ShuffleNet classification

M_S · June 26, 2019, 10:27am

Hi,
I did a small experiment with the ShuffleNetV2 model, but I’m not sure about its results.
From the torchvision models, I loaded aShuffleNetV2 instance pretrained on ImageNet. So I have a classification network across 1000 classes, right?

Then, I replaced the last FC layer:

model.fc = Linear(in_features=model.fc.in_features, out_features=1, bias=(model.fc.bias is not None))

Also I called reset_parameters() on all layers.

So now, supposedly, I have a random network for binary classification, right? So its output should vary between 0 and 1.
But no. I figured that since the classification network probably has a softmax operator after the FC layer, then for a single output, I will got constantly 1.
Then I tested my hypothesis with random inputs, and as results I get negative values!

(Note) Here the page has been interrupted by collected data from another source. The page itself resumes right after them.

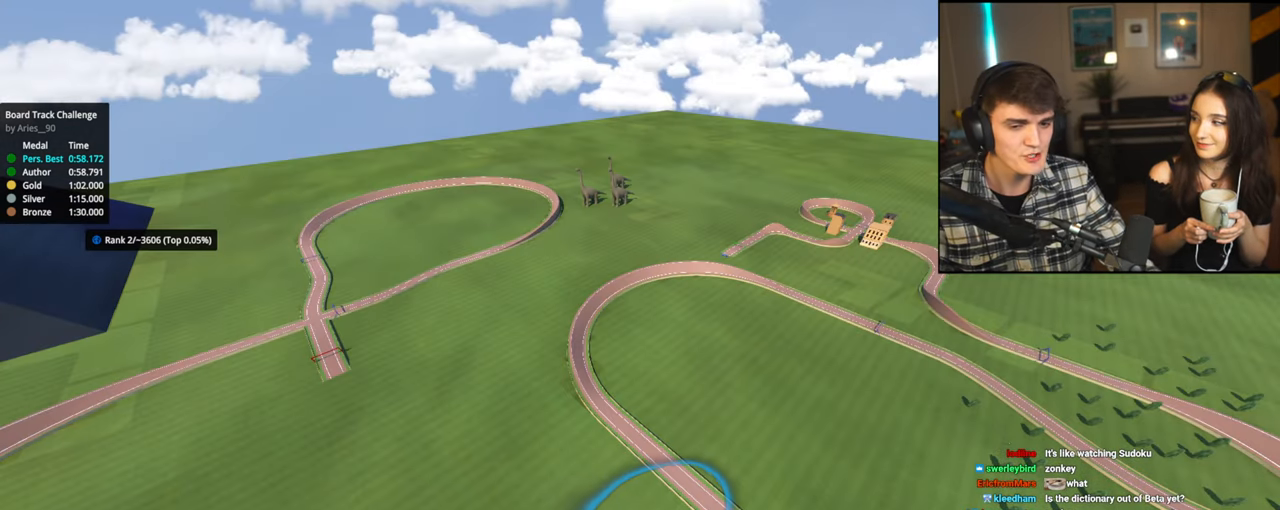
{"keys": ["up"], "events": []}
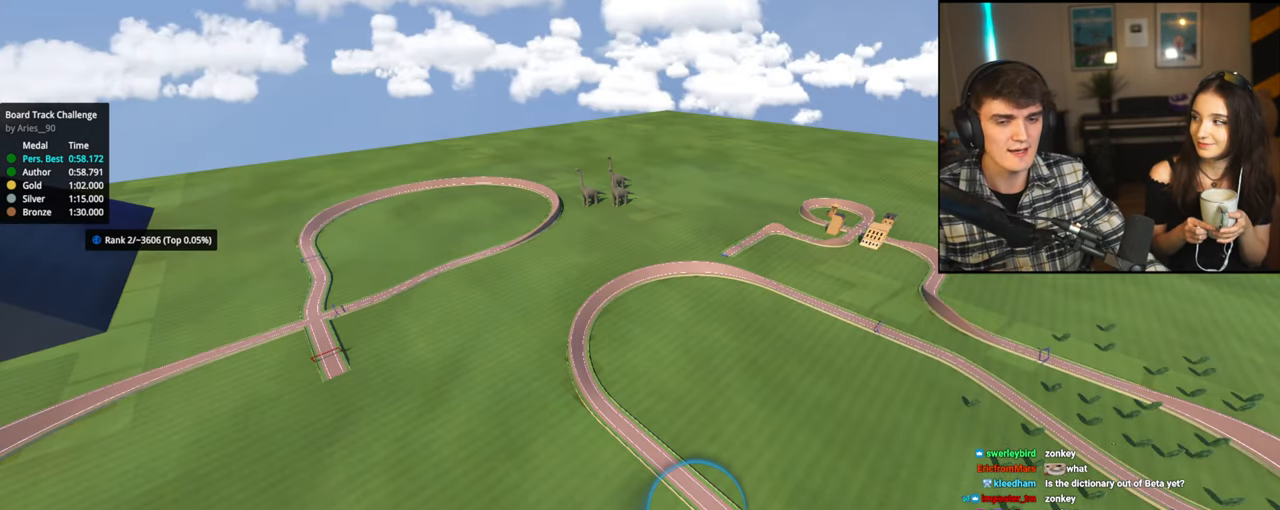
{"keys": ["up"], "events": []}
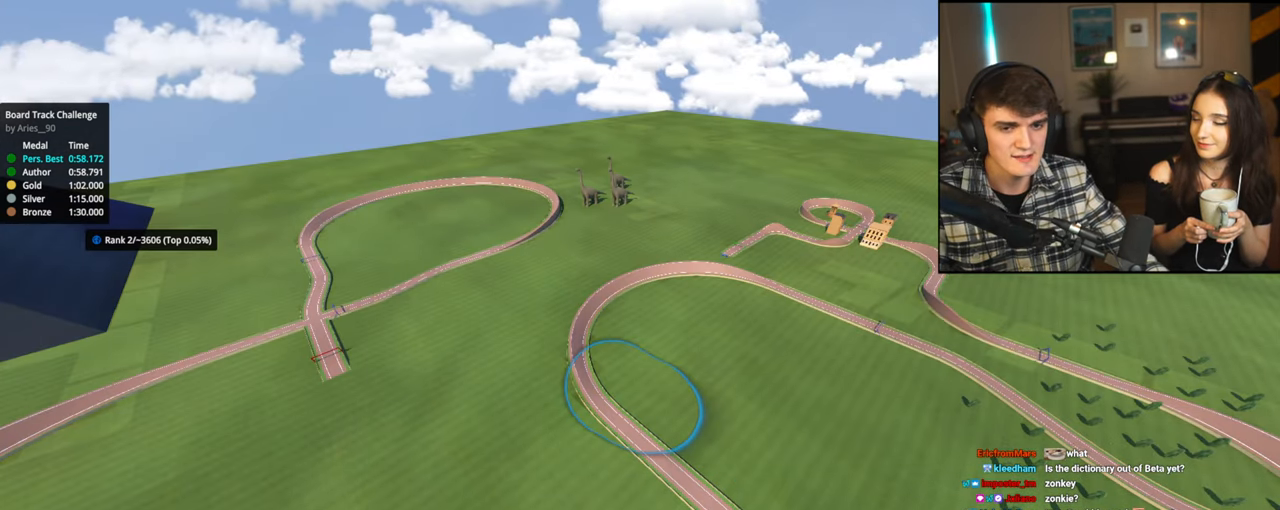
{"keys": ["up"], "events": []}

model(torch.randn(1,3,300,300))
Out[310]: tensor([[-0.0318]], grad_fn=<AddmmBackward>)

How can it be?

ptrblck · June 26, 2019, 10:33am

If you set the number of output using to 1, you should use nn.BCEWithLogitsLoss as your criterion.
Also, your target should have the same shape ([batch_size, 1]), have values in [0, 1], and be a FloatTensor.

Alternatively, if you would like to stick to nn.CrossEntropyLoss, you should specify out_features=2, and your target should be a LongTensor, containing the class indices in [0, 1], and have the shape [batch_size].

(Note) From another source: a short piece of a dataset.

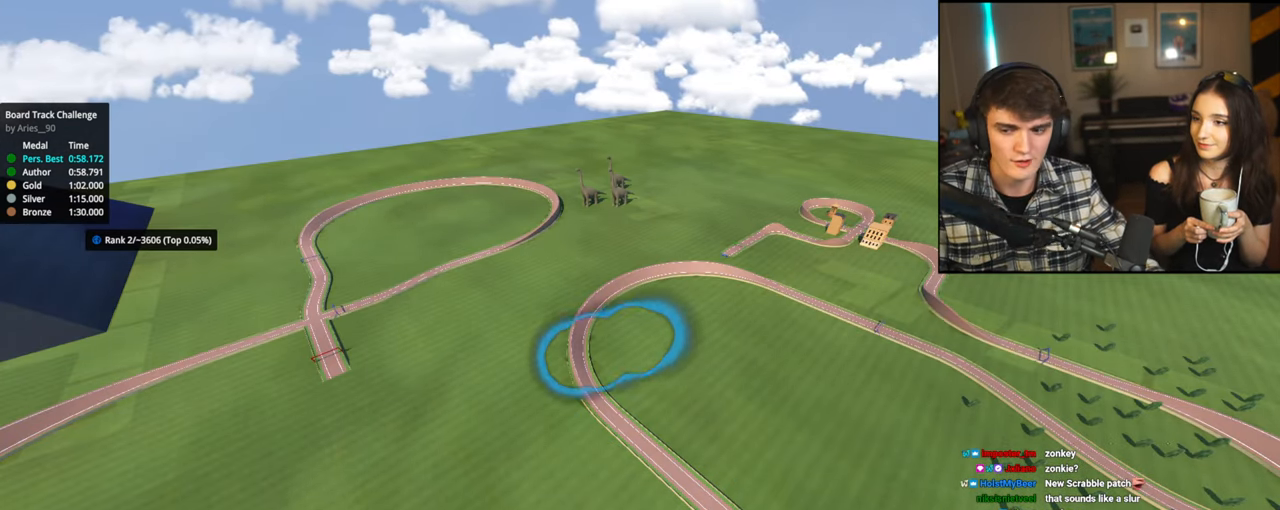
{"keys": ["up"], "events": []}
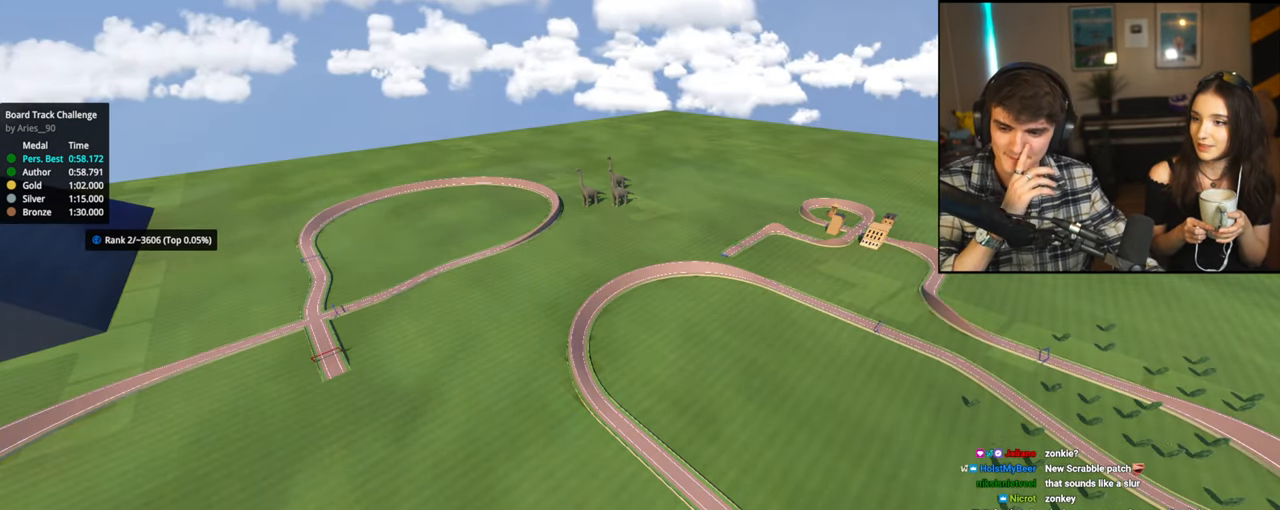
{"keys": ["up"], "events": []}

M_S · June 26, 2019, 10:41am

Thanks. Regardless of the training criterion, I am discussion about an untrained network (as I reset the parameters).
Does the call to the FC layer is followed by a softmax? (I didn’t find the model’s source code)
If so, how come it results to a negative number?

ptrblck · June 26, 2019, 10:43am

No, the model returns the logits (line of code).

M_S · June 26, 2019, 10:48am

I see. Thanks!
So I’ll try to add a Sigmoid layer at the end (to get a probability of belonging to class 1, which then I can compare it to my ground truth class labels with values [0, 1]), and I’ll train using a BCELoss.